The combination of AIG and American General is uniquely attractive, in terms of mix of businesses and distribution channels. Furthermore, as you know, AIG has the highest ratings from all principal rating agencies and is the leading United States-based international insurance and financial services organization. As of December 31, 2000, we had total assets in excess of $300 billion and capital funds of approximately $40 billion.
AIG firmly believes in the importance of encouraging each of the companies it acquires to maintain its own identity. SunAmerica and Hartford Steam Boiler are prime examples of this decentralized approach based on respect for the acquired businesses’ management teams and clear accountability. Consistent with this philosophy, we would welcome American General as a strong, vibrant contributor to our group. In addition, this union will permit us to expand AIG's overall presence in Texas, one of the key areas of economic growth of our country. The reputation of you and your associates for commitment and hard work is a key motivation of our interest.
We intend to honor existing financial arrangements for you and your employees and look forward to exploring with you attractive opportunities for your senior management in the combined organization. Furthermore, we would anticipate your joining our board and being appointed a vice chairman.
In terms of value to your shareholders, our proposal represents a significant premium to the current value of the Prudential proposal. Furthermore, the American General shareholders will receive shares of AIG, one of the largest and most successful financial institutions in the world.
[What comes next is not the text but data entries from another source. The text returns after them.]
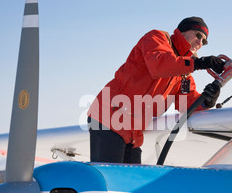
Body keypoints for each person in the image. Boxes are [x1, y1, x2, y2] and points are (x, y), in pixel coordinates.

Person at [87, 16, 224, 164]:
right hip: (109, 117)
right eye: (198, 36)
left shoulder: (184, 69)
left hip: (134, 131)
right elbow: (159, 64)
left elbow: (185, 102)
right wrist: (199, 63)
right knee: (109, 179)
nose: (200, 43)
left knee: (132, 183)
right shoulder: (157, 38)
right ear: (183, 31)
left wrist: (207, 100)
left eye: (204, 41)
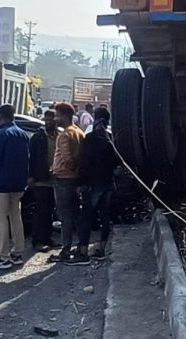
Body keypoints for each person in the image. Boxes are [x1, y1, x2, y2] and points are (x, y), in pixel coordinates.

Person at [67, 106, 120, 265]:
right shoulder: (111, 138)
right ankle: (101, 249)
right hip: (107, 183)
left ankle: (82, 251)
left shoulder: (89, 139)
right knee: (105, 217)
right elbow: (116, 163)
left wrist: (80, 183)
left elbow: (84, 162)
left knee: (86, 217)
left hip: (92, 184)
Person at [0, 104, 30, 270]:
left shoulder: (1, 134)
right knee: (16, 216)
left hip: (2, 183)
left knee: (0, 218)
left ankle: (3, 256)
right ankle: (18, 252)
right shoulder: (22, 134)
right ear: (13, 115)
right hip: (19, 183)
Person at [51, 102, 84, 261]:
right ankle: (80, 246)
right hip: (73, 179)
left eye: (57, 115)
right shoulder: (78, 132)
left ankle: (66, 249)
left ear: (64, 116)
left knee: (65, 216)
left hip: (64, 179)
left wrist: (68, 169)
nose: (55, 119)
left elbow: (67, 158)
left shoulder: (65, 135)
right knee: (75, 214)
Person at [28, 109, 58, 251]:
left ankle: (48, 238)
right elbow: (30, 158)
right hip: (41, 180)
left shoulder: (59, 136)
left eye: (51, 120)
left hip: (55, 180)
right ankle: (37, 241)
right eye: (46, 120)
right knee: (41, 211)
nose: (48, 122)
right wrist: (30, 176)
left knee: (50, 211)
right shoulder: (38, 138)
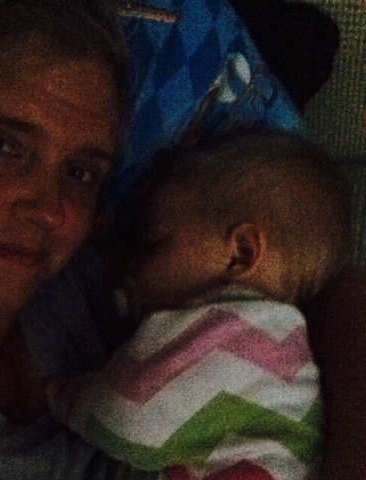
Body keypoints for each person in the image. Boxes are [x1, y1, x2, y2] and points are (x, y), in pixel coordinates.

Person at [0, 0, 364, 479]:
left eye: (81, 172)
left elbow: (328, 286)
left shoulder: (95, 275)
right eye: (0, 144)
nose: (49, 211)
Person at [45, 132, 351, 480]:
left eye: (153, 244)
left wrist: (66, 396)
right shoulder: (279, 343)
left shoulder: (233, 331)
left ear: (241, 253)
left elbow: (130, 413)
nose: (131, 266)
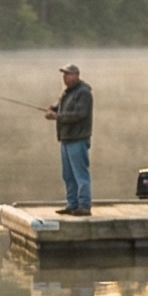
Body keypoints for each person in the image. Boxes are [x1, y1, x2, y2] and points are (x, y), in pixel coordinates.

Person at [45, 64, 93, 215]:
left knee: (80, 175)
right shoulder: (68, 93)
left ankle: (84, 206)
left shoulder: (84, 93)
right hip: (66, 139)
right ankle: (72, 204)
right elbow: (60, 106)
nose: (65, 78)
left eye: (68, 74)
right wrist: (53, 108)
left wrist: (57, 117)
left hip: (78, 139)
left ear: (76, 75)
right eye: (64, 75)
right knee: (68, 175)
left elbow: (79, 114)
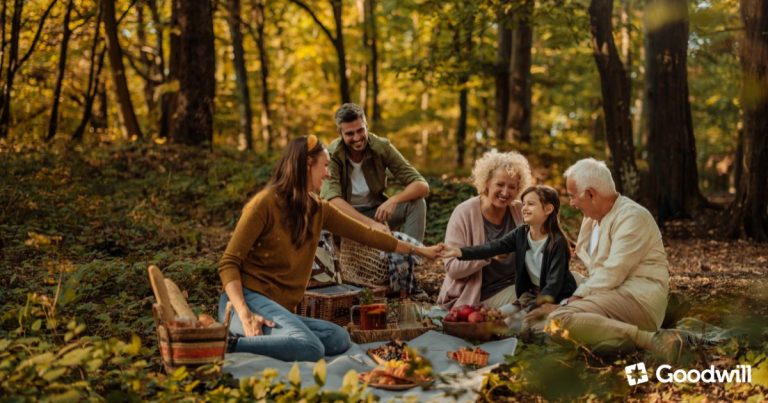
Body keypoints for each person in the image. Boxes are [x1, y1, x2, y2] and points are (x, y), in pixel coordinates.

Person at [217, 135, 441, 362]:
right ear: (307, 165)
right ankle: (229, 344)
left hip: (279, 310)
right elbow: (228, 264)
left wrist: (421, 251)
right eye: (324, 166)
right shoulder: (264, 204)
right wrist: (245, 314)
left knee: (338, 338)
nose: (328, 173)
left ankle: (274, 340)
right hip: (245, 301)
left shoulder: (318, 210)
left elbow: (368, 235)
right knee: (311, 348)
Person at [533, 158, 682, 361]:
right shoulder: (593, 219)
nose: (572, 203)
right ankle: (614, 343)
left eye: (573, 196)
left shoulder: (632, 216)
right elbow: (598, 268)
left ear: (591, 194)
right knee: (536, 323)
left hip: (638, 299)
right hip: (613, 295)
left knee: (557, 321)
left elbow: (614, 271)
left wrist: (570, 302)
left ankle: (651, 340)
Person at [441, 186, 577, 315]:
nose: (524, 208)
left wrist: (530, 310)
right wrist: (460, 252)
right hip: (531, 294)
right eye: (523, 204)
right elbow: (492, 247)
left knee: (522, 325)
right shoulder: (521, 234)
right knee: (500, 317)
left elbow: (553, 286)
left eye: (531, 204)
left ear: (547, 209)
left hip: (557, 297)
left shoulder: (556, 243)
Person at [437, 150, 533, 309]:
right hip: (477, 296)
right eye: (500, 184)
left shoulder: (519, 211)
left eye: (512, 187)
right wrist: (489, 255)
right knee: (537, 298)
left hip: (516, 286)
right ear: (487, 182)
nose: (505, 192)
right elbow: (453, 269)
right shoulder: (464, 213)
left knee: (570, 281)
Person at [320, 103, 429, 242]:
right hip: (344, 217)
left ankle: (410, 258)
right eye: (349, 133)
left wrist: (394, 200)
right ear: (340, 133)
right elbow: (333, 201)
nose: (357, 137)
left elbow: (421, 185)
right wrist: (371, 225)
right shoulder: (332, 154)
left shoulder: (381, 147)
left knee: (417, 203)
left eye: (361, 130)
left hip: (375, 212)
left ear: (366, 126)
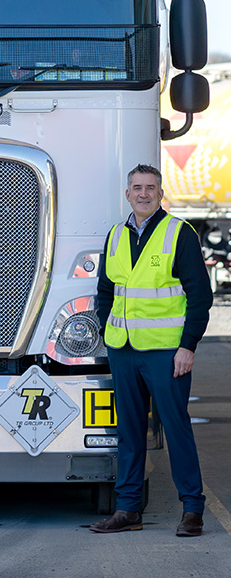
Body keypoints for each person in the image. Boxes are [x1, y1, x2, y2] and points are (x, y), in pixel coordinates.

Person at [89, 164, 212, 537]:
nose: (143, 194)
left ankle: (192, 509)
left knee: (176, 429)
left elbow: (200, 297)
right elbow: (106, 291)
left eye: (151, 188)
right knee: (128, 430)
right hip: (123, 350)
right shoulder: (115, 236)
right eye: (137, 188)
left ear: (161, 194)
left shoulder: (180, 234)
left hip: (166, 352)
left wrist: (186, 347)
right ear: (127, 194)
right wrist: (109, 325)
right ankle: (128, 509)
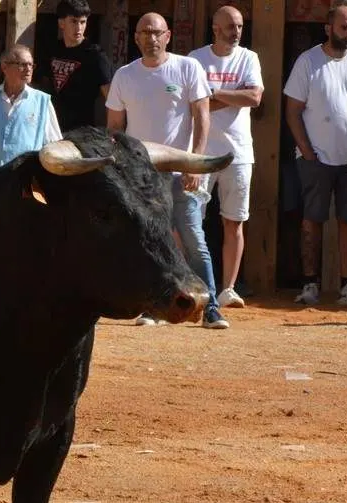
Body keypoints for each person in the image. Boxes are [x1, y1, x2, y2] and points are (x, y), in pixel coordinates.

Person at [106, 12, 228, 330]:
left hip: (179, 170)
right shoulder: (124, 75)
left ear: (168, 36)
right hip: (142, 176)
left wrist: (195, 163)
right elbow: (115, 128)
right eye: (144, 32)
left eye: (156, 32)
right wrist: (121, 171)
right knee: (148, 242)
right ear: (135, 38)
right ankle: (153, 306)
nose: (151, 38)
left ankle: (212, 306)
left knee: (193, 238)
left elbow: (202, 118)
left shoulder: (187, 68)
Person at [284, 5, 347, 307]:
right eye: (344, 27)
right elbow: (292, 111)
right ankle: (310, 284)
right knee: (312, 220)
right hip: (316, 159)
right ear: (328, 28)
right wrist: (306, 150)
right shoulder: (308, 61)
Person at [188, 5, 262, 309]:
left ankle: (228, 288)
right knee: (192, 221)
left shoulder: (249, 57)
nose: (236, 32)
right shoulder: (195, 59)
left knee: (234, 221)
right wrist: (231, 95)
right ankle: (193, 285)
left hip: (239, 152)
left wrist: (212, 94)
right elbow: (191, 105)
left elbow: (255, 97)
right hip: (200, 153)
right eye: (231, 26)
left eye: (240, 26)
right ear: (215, 28)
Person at [0, 44, 61, 171]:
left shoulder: (42, 101)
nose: (28, 69)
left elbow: (54, 145)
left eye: (31, 65)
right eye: (22, 64)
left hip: (25, 181)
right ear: (4, 67)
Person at [37, 0, 112, 132]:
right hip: (51, 128)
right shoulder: (52, 49)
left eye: (82, 22)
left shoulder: (95, 55)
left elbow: (111, 97)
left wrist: (112, 131)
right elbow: (41, 88)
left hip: (82, 131)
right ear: (61, 23)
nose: (79, 28)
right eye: (73, 21)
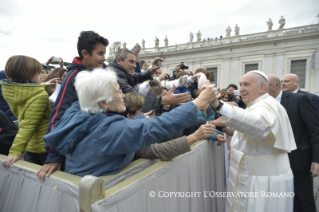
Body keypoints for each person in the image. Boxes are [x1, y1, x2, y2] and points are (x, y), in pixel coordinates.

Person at [43, 68, 219, 177]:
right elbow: (157, 127)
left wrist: (140, 119)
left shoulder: (79, 110)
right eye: (118, 92)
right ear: (103, 103)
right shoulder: (107, 131)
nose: (123, 96)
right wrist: (198, 103)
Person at [208, 70, 296, 212]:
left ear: (261, 88)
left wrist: (219, 106)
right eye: (240, 84)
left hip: (262, 180)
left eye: (246, 84)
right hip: (251, 176)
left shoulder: (266, 106)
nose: (241, 88)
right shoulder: (257, 104)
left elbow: (258, 125)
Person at [37, 30, 109, 180]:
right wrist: (54, 155)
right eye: (100, 54)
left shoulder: (90, 73)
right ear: (85, 53)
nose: (104, 58)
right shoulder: (74, 77)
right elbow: (58, 115)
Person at [268, 74, 319, 212]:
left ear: (272, 87)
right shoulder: (263, 104)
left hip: (299, 160)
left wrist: (316, 160)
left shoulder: (300, 99)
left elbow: (315, 130)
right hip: (274, 160)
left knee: (303, 199)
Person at [124, 93, 216, 161]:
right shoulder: (129, 135)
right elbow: (160, 150)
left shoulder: (143, 126)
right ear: (129, 116)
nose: (148, 113)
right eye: (142, 112)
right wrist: (194, 137)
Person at [1, 55, 55, 167]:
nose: (41, 76)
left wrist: (43, 86)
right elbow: (28, 125)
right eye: (38, 73)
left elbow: (28, 92)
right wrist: (15, 152)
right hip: (44, 146)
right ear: (29, 75)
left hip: (30, 145)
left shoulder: (11, 91)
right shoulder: (40, 96)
With a market capitalization in excess of $190 billion, and a strong U.S. shareholder base, there will be no concern regarding flowback of shares in a transaction with AIG. As the table below illustrates, AIG’s shares have performed very well over the past several years. more
Our interest in this transaction is a reflection of our firm belief that a combination of our companies would be highly beneficial financially to both of our shareholder groups and accretive to AIG’s earnings per share.
In sum, the transaction we are offering provides to the American General shareholders considerably greater value than the Prudential proposal, through a higher current value and the opportunity to share, as AIG shareholders, in the earnings accretion deriving from a stronger combined franchise. AIG has a history of making meaningful acquisitions, and we are intimately familiar with the regulatory approval process required to consummate the transaction and have excellent relationships with the various regulators who supervise our businesses. We expect no significant issues or undue time delays.
We are prepared to proceed forward with a definitive agreement on terms that will compare favorably with those in your agreement with Prudential. Our clear determination is to reach a three-way, resolution in a professional and constructive manner that will benefit all shareholder groups involved. We anticipate a tax-free stock-for-stock transaction accounted for as a pooling of interests.
We have engaged Goldman, Sachs & Co. and Wachtell, Lipton, Rosen & Katz to advise us in this transaction.
The entire Board of AIG has approved our proposal and has unanimously authorized us to proceed. We look forward to meeting with you as soon as possible to discuss and negotiate our proposal in greater detail so that we can achieve a prompt agreement. You can be assured that we will do everything in our power to see this transaction through to completion. We are prepared to meet immediately with you and your Board to work toward that end.